**QUÉ SE PIDE**
Devuelve sin ningún cambio cada una de las líneas de los datos que aparecen a continuación.

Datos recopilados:
=-=-=

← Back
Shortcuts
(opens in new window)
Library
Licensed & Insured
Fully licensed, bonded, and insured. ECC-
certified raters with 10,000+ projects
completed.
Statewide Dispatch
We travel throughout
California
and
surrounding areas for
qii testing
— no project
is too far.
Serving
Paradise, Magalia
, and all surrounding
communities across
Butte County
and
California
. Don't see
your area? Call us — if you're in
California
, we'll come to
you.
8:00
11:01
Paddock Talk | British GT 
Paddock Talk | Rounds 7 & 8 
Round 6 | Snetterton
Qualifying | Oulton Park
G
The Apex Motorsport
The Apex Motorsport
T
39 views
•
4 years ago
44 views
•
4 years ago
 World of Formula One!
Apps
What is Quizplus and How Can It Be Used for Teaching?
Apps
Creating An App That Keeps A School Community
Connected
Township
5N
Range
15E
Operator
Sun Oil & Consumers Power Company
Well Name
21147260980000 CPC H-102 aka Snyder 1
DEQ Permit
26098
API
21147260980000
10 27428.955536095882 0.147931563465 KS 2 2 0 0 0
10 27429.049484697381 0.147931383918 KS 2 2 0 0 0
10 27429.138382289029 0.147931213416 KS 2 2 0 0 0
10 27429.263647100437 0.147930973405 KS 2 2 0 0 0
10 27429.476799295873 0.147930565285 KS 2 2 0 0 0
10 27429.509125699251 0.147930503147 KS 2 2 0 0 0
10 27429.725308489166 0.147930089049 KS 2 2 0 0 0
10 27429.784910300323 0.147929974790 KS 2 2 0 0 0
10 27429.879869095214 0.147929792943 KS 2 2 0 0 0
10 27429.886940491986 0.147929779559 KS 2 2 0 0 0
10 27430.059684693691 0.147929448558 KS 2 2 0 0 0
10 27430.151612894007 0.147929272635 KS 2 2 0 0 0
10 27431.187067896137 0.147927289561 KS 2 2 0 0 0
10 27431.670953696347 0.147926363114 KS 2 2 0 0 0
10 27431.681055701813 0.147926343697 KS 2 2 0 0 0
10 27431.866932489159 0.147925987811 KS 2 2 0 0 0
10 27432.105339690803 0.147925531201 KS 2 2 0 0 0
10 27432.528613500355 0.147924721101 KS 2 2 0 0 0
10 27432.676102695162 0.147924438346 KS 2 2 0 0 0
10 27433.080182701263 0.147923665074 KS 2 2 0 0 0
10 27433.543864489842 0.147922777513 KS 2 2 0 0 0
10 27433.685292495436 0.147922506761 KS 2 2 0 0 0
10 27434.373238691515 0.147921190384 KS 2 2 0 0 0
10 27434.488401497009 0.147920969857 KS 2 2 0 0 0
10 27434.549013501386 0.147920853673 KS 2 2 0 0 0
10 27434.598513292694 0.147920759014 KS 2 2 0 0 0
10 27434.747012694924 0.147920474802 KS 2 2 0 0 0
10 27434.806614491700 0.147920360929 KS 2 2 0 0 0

=-=-=

**RESPUESTA**
← Back
Shortcuts
(opens in new window)
Library
Licensed & Insured
Fully licensed, bonded, and insured. ECC-
certified raters with 10,000+ projects
completed.
Statewide Dispatch
We travel throughout
California
and
surrounding areas for
qii testing
— no project
is too far.
Serving
Paradise, Magalia
, and all surrounding
communities across
Butte County
and
California
. Don't see
your area? Call us — if you're in
California
, we'll come to
you.
8:00
11:01
Paddock Talk | British GT 
Paddock Talk | Rounds 7 & 8 
Round 6 | Snetterton
Qualifying | Oulton Park
G
The Apex Motorsport
The Apex Motorsport
T
39 views
•
4 years ago
44 views
•
4 years ago
 World of Formula One!
Apps
What is Quizplus and How Can It Be Used for Teaching?
Apps
Creating An App That Keeps A School Community
Connected
Township
5N
Range
15E
Operator
Sun Oil & Consumers Power Company
Well Name
21147260980000 CPC H-102 aka Snyder 1
DEQ Permit
26098
API
21147260980000
10 27428.955536095882 0.147931563465 KS 2 2 0 0 0
10 27429.049484697381 0.147931383918 KS 2 2 0 0 0
10 27429.138382289029 0.147931213416 KS 2 2 0 0 0
10 27429.263647100437 0.147930973405 KS 2 2 0 0 0
10 27429.476799295873 0.147930565285 KS 2 2 0 0 0
10 27429.509125699251 0.147930503147 KS 2 2 0 0 0
10 27429.725308489166 0.147930089049 KS 2 2 0 0 0
10 27429.784910300323 0.147929974790 KS 2 2 0 0 0
10 27429.879869095214 0.147929792943 KS 2 2 0 0 0
10 27429.886940491986 0.147929779559 KS 2 2 0 0 0
10 27430.059684693691 0.147929448558 KS 2 2 0 0 0
10 27430.151612894007 0.147929272635 KS 2 2 0 0 0
10 27431.187067896137 0.147927289561 KS 2 2 0 0 0
10 27431.670953696347 0.147926363114 KS 2 2 0 0 0
10 27431.681055701813 0.147926343697 KS 2 2 0 0 0
10 27431.866932489159 0.147925987811 KS 2 2 0 0 0
10 27432.105339690803 0.147925531201 KS 2 2 0 0 0
10 27432.528613500355 0.147924721101 KS 2 2 0 0 0
10 27432.676102695162 0.147924438346 KS 2 2 0 0 0
10 27433.080182701263 0.147923665074 KS 2 2 0 0 0
10 27433.543864489842 0.147922777513 KS 2 2 0 0 0
10 27433.685292495436 0.147922506761 KS 2 2 0 0 0
10 27434.373238691515 0.147921190384 KS 2 2 0 0 0
10 27434.488401497009 0.147920969857 KS 2 2 0 0 0
10 27434.549013501386 0.147920853673 KS 2 2 0 0 0
10 27434.598513292694 0.147920759014 KS 2 2 0 0 0
10 27434.747012694924 0.147920474802 KS 2 2 0 0 0
10 27434.806614491700 0.147920360929 KS 2 2 0 0 0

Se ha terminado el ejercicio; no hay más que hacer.